UTA collaborating on study of disease that’s devastating coral reef communities

Wednesday, Jun 12, 2019 • Media Contact : UT Arlington Media Relations

The University of Texas at Arlington is one of five institutions collaborating on how to address the outbreak of a disease that is devastating coral reef communities in the U.S. Virgin Islands.

Laura Mydlarz, UTA professor of biology

Laura Mydlarz, UTA professor of biology, is a co-investigator for the project, titled “Predicting the Spread of Multi-Species Coral Disease Using Species Immune Traits.” Its main goal is to produce a model that can predict the impact of multi-species disease spread on reefs based on coral species groups.

The study is being funded by a $200,000 grant from the National Science Foundation’s Division of Ocean Sciences.

Coral disease is a significant and increasing threat to reef systems in the Caribbean. In early 2019, a multi-species rapid tissue loss disease matching the description of stony coral tissue loss disease was discovered severely affecting a reef off the southwest coast of St. Thomas in the U.S. Virgin Islands.

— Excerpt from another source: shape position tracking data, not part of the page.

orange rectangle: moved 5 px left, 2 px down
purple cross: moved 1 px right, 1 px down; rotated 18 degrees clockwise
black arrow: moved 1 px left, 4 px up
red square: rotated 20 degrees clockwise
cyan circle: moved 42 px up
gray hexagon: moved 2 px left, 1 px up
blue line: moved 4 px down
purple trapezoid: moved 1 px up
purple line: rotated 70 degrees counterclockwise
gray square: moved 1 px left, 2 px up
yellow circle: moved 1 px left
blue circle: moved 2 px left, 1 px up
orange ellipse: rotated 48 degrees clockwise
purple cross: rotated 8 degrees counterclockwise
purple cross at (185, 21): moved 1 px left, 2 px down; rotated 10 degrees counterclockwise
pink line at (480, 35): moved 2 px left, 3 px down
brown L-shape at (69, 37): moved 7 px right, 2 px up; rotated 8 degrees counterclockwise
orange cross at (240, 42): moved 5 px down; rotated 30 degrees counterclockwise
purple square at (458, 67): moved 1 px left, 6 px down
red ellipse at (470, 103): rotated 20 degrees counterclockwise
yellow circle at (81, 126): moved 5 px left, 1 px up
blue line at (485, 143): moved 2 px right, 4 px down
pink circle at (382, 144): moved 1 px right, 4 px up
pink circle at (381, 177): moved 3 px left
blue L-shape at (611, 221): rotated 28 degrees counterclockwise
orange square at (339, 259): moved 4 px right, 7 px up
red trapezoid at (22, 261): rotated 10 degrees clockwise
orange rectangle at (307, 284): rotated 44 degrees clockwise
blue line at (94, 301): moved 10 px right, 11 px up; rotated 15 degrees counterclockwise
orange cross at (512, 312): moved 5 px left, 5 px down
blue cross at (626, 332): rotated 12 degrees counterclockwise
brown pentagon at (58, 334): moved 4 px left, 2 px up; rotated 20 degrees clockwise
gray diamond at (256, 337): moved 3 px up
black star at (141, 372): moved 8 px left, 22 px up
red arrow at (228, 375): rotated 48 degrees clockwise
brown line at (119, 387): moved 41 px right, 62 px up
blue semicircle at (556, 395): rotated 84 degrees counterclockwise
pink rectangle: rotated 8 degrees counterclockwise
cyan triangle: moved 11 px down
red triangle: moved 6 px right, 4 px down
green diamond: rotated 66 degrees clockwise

The disease has been devastating coral reef communities off the southeast coast of Florida since 2014 and was recently reported in other areas of the Caribbean, including Mexico, St. Martin and Jamaica. Scientists believe it will likely spread across the U.S. Virgin Islands, British Virgin Islands and Puerto Rico.

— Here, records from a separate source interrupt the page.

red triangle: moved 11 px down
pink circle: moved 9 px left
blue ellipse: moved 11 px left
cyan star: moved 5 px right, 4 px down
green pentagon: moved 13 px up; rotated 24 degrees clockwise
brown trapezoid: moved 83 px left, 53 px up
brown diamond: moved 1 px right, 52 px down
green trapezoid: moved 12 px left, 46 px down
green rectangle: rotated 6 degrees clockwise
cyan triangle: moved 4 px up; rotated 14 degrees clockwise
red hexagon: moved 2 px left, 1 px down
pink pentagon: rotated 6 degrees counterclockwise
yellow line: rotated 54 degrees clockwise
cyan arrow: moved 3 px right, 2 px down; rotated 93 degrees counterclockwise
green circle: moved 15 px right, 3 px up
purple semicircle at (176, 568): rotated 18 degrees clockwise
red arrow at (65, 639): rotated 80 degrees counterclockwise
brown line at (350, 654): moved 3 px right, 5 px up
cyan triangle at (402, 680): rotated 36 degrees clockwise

“My lab will assess immunity and disease resistance in coral based on a unique combination of immune phenotypes including expressed genes and protein activity,” Mydlarz said. “This approach of full transcriptome sequencing, paired with analysis models that include organismal phenotypes, will allow us to build pathways and turn groups of genes into immune traits.”

Stony coral tissue loss disease differs from the “bleaching” that is damaging coral reefs around the world. Bleaching is caused by thermal stress and begins by killing symbiotic algae that live on corals. There is a possibility that bleached corals can recover over time. Stony coral tissue loss disease appears to be a spreading pathogen and is capable of killing an entire coral in five weeks, according to Marilyn Brandt, University of the Virgin Islands research associate professor of marine and environmental science and lead investigator of the project.

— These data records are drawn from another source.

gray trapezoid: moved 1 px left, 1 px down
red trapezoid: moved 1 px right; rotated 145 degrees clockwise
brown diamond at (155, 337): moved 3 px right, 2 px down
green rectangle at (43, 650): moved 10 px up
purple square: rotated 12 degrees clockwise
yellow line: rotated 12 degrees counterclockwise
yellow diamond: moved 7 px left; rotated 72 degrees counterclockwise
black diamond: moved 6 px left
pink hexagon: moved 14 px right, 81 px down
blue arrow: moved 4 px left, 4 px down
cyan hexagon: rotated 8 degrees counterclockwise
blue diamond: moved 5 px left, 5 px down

Researchers will perform experiments to discover how this disease affects coral species’ immune traits and compare the microbiology and physiology of disease samples in the Virgin Islands to samples from Florida. They will also examine how changing the species composition of a coral community affects the spread and impact of the disease.

“The onset of this [outbreak] in the USVI offers an unprecedented opportunity to test hypotheses about the impact of coral resistance, tolerance and immune traits on disease spread during the early stages of an outbreak that could profoundly change the diversity of Caribbean reefs,” the researchers wrote in their abstract for the project.

Mydlarz and her colleagues hope that the study will provide a better understanding of how the abundance of highly susceptible host species impacts the spread of disease during the early onset of a multi-species outbreak over a wide geographic area.

In addition to UTA, the project includes researchers from the University of the Virgin Islands, Woods Hole Oceanographic Institution of Massachusetts, Rice University, Louisiana State University and Mote Marine Laboratory of Florida.

Clay Clark, professor and chair of the UTA Department of Biology, said the project can provide important information for the battle against coral disease and reef loss, and noted that it expands UTA’s footprint in the area of global environmental impact.

“The team that Dr. Mydlarz is a part of is doing critical work in the fight against coral disease and coral reef loss,” Clark said. “If they’re able to create a model to help predict what effect the spread of disease has on coral reefs, it would be a significant step forward in helping scientists devise the best way to fight these diseases.”